= Ajani Anibijuwon Omisore =

Nigerian Chief

Lowa Ajani Anibijuwon Omisore (c. 1841 – 18 March 1941) was a Yoruba aristocratic chief in Ife, British Nigeria who founded the town of Ayepe-Olode and founded the Omisore dynasty. He was granted the title of Lowa by Ooni (King) Adelekan Olubuse I of Ife, making him second-in-command to the Ooni. He subsequently served as a regent and a kingmaker in Ife, crowning Ademiluyi Ajagun and Adesoji Aderemi as Ooni. He led and managed the construction of Ife's major road networks under the wishes of Ooni Ajagun and later founded the town of Ayepe-Olode, which he transformed from a desolate jungle that was previously used by animal hunters.

==Renovation of Ife==
Adelekan Olubuse I, the 46th Ooni of Ife, granted Omisore the chieftaincy title of Lowa, thus giving him great power and influence in Ife. Ooni Ademiluyi Ajagun desired a series of road networks that would connect Ife with neighbouring major towns. Omisore was appointed to lead a group of able-bodied youths from different Ife compounds to construct several intercity and intracity roads such as Ife-Ede road, Ife-Ondo road, and several township streets, which still exist in Ife today. His construction and engineering efforts earned him prestige and recognition as Lowa.

==Founding of Ayepe-Olode==
During his construction in Ife, he discovered a vast rural jungle and requested Ooni Ajagun for permission to farm on the land. Omisore was granted permission to gain ownership over the large range of land, which stretched from River Aaye to River Ahanran.
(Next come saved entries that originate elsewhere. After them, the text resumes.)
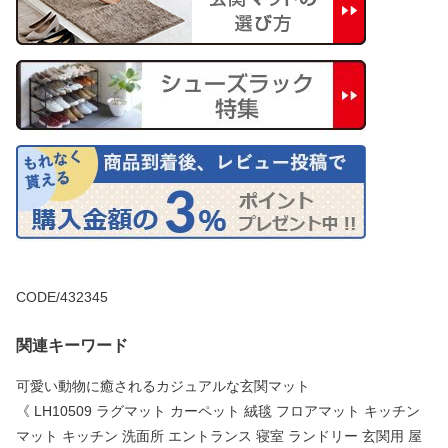
CODE/432345
関連キーワード
可愛い動物に癒されるカジュアルな玄関マット
《 LH10509 ラグマット カーペット 絨毯 フロアマット キッチン
マット キッチン 洗面所 エントランス 寝室 ランドリー 玄関用 屋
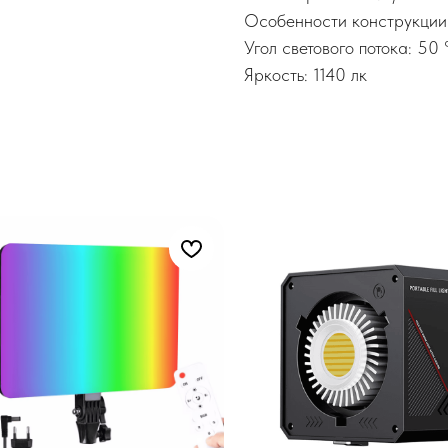
Особенности конструкции
Угол светового потока: 50 
Яркость: 1140 лк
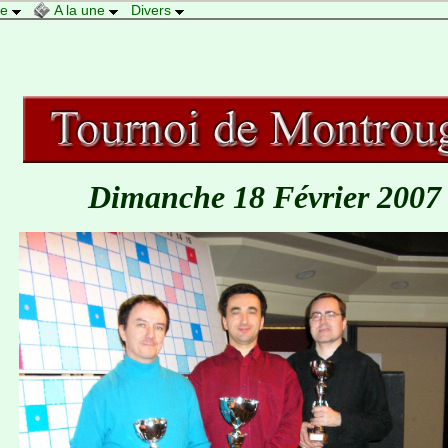
re
A la une
Divers
Dimanche 18 Février 2007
Omisore cultivated portions of the land, attracting tenants who paid him fees to hunt and farm on his land. He constructed a residential abode made with the bark of trees called Epo-Igi in the Yoruba language. It was so much fascinating that travellers passing by, normally refer to the location as, Aba Elepo; (a village of hut with bark-tree). The village quickly grew as a commercial centre, attracting farmers and wildlife hunters from locations such as Oshun, Ondo, Igbomina, and Benin.

With the introduction of cocoa as a cash crop in 1910–1920, Omisore started planting several cocoa tree seedlings, which attracted farmers from various Yoruba towns. This also attracted more elites of Ife to his land, which he granted land to. In 1927, he gave portions of land to his in-law, Prince Adesoji Aderemi (who had married his daughter; Olapeju-mother of late Tejumade Alakija). Also given portions of land were Prince Adereti (father of Ooni Okunade Sijuwade) including late Chief Adetipe and later, a stretch of land was freely given to the senior brother of his son-in-law, Prince Adewuyi Alausa (Senior brother to Ooni Aderemi).

==Native Court==
Omisore served as president of the Native Court, where he helped British colonial authorities resolve indigenous disputes through the policy of indirect rule. British colonial authorities temporarily suspended Omisore from office and court for 3 months upon request from Ooni Ajagun. His alleged offences were "his failure to attend the reconciliation meeting called at the Afin after a quarrel between the sons of the two men" and wearing a special gown "in the Ooni's presence to which the Ooni takes objection".

Captain W.A. Ross, the British colonial Resident minister of Oyo Province, wrote about Omisore twice in 1923 and 1925. In 1923, Ross described Omisore as follows:
Lowa [Omisore] is the most prominent and helpful chief in Ife. Several of the others are too old to be of much use.

In 1925, Ross again wrote about Omisore:

Probably the most intelligent chief is the Lowa [Omisore] who has been entrusted with the task of teaching the Obalufe his duties as president of the Native Court. The Lowa is a sound chief. . . and has much influence in the town.

==Legacy==
In 1930, Prince Adesoji Aderemi ascended to the throne as Ooni, and Omisore was able to consolidate his growing influence. Omisore died in 1941. His personal family residence is located at Ogbon Oya, and is between 120 and 135 years old. It is constructed in the Brazilian architectural style. Omisore was the father of Oba David Olajide Omisore and the grandfather of Nigerian politician Iyiola Omisore, who served as Deputy Governor and senator of Osun State.